Bergur pellizcó el borde del mantel de plástico coloreado de la mesa.

– No. O sí. No lo sé.

– ¿Cómo? -preguntó Þórólfur extrañado-. ¿Puede explicármelo mejor? No estoy seguro de haberle entendido bien. ¿No sabe si fue usted quien le pegó un tiro a ese zorro?

Bergur dejó de juguetear con el mantel y miró a Þórólfur.

– Mato a los zorros en cuanto los veo. Tenemos una zona de puesta de eideres, y no podemos permitirnos el lujo de dejar que ande por ahí una alimaña suelta. Pero resulta que hace varios meses que no le disparo a ninguno, con la excepción de un día en que se me escapó uno. Le alcancé, porque encontré sangre y algunos jirones de pelo, pero no conseguí hallar el cadáver por ningún sitio. Pesé que había escapado vivo, pero ¿quién sabe? A lo mejor aquel zorro es éste.

– Sí, quién sabe -dudó Þórólfur-. Tal vez nos lo pueda explicar más detenidamente y, por supuesto, hay muchísimas cosas más que necesitaremos repasar mejor.

– Ahora no puedo -dijo Bergur claramente molesto con la idea-. Sencillamente, no puedo.

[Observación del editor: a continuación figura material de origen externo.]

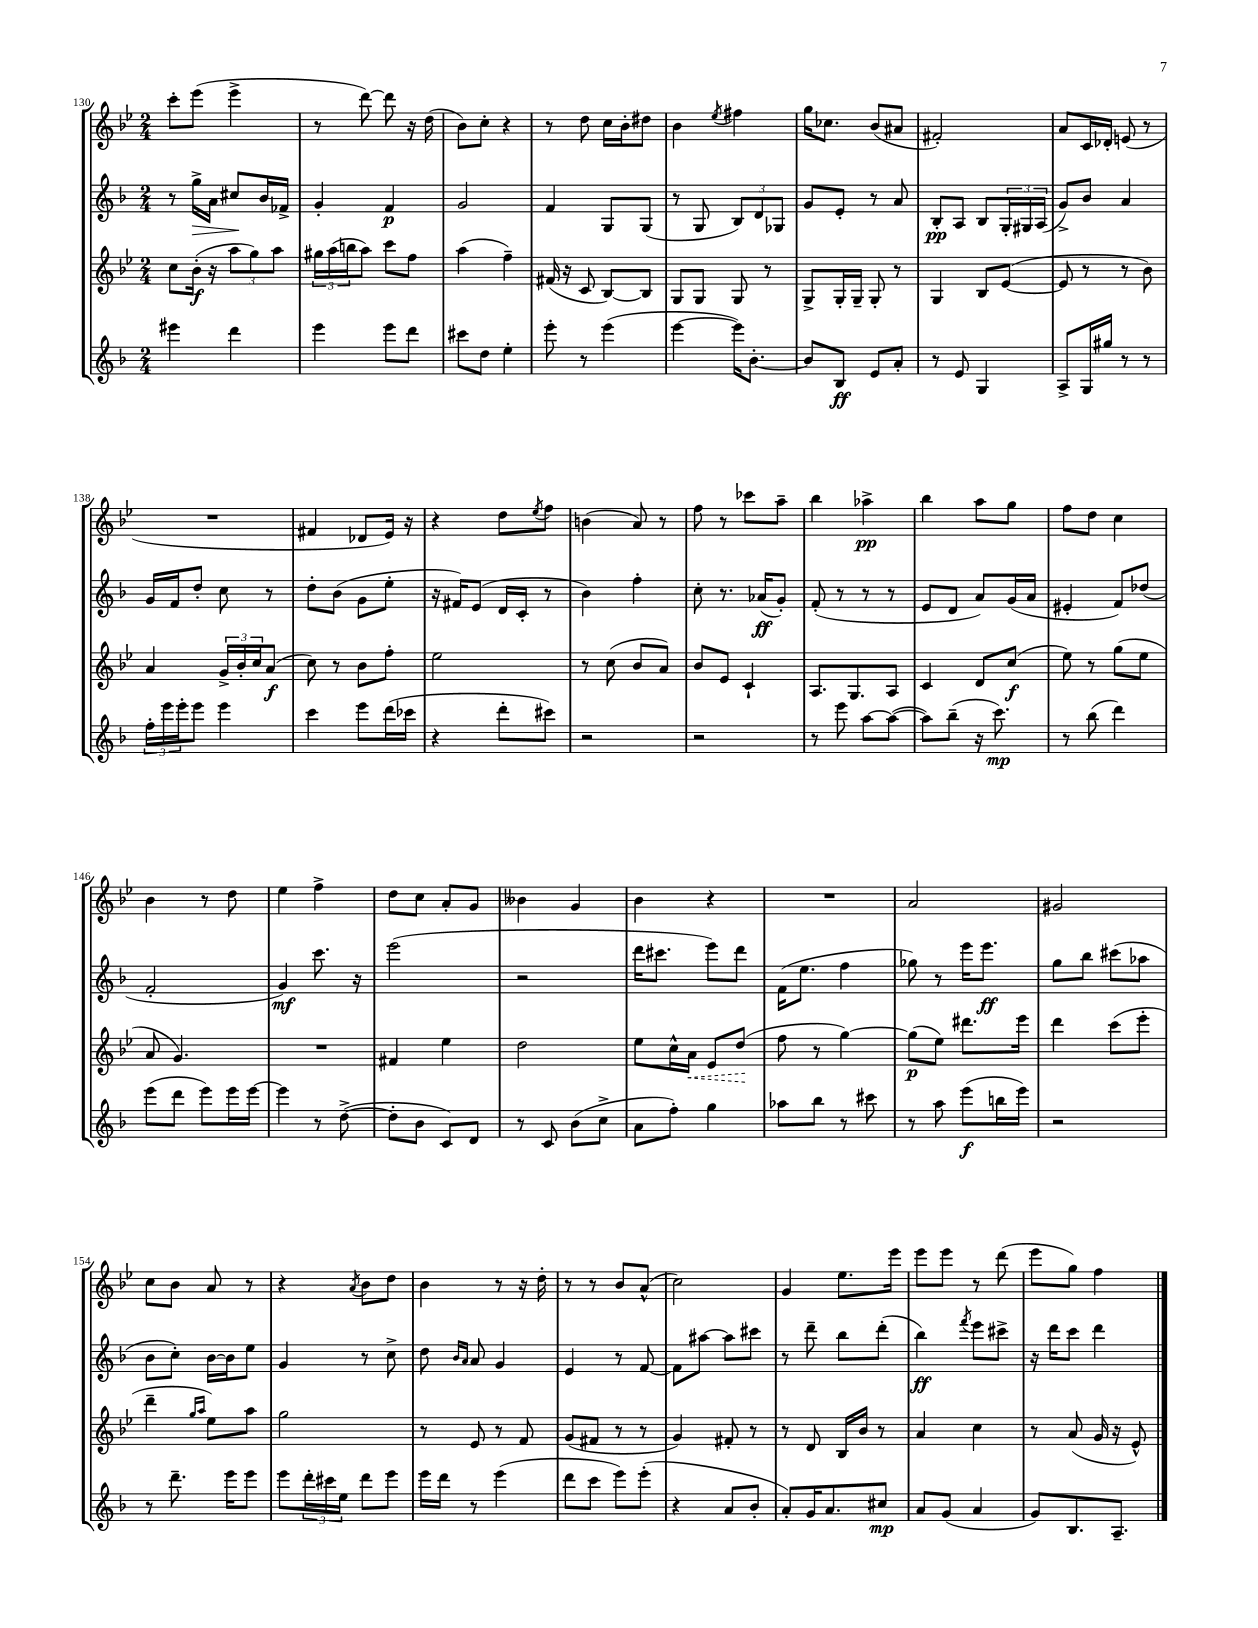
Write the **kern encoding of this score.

– No tiene importancia -dijo Þórólfur, poniéndose las manos abiertas sobre los muslos-. Sólo dos cosas más para terminar y ya volveremos a hablar más tarde. En primer lugar… ¿la caballeriza suele estar habitualmente abierta, o cerrada con llave? En segundo lugar… ¿conocía usted al difunto?, ¿pudo reconocerle?

Bergur no levantó la mirada.

– Nunca cerramos la caballeriza con llave. Hasta ahora jamás ha sido necesario. -Levantó los ojos y los clavó cansinamente en Þórólfur-. No tengo ni idea de si conocía o no a ese hombre. Podría ser cualquiera… ya vio lo desfigurado que estaba.

– Tiene toda la razón -dijo Þórólfur, disponiéndose a levantarse-. Ay, perdone, una cosa más, la última.

Bergur miró al hombre con gesto de resignación.

– ¿Qué es?

– Encontramos algo escrito en una pared de la cuadra, más exactamente, algo grabado. Eran unas letras y estuvimos dándole vueltas a si llevarían allí mucho tiempo o si serían algo reciente.

– ¿Unas letras? -preguntó Bergur con extrañeza-. No recuerdo que hubiera allí ninguna letra grabada. ¿Qué ponía?

– Bueno, creo que era R-E-R. ¿Le dice eso algo?

Bergur sacudió la cabeza.

– Nada. No lo he visto nunca, y no sé qué puede significar. -A juzgar por su gesto, parecía responder con total sinceridad. Pero Þórólfur no pudo evitar la sensación de que Bergur tenía algo que ocultar. ¿Pero qué?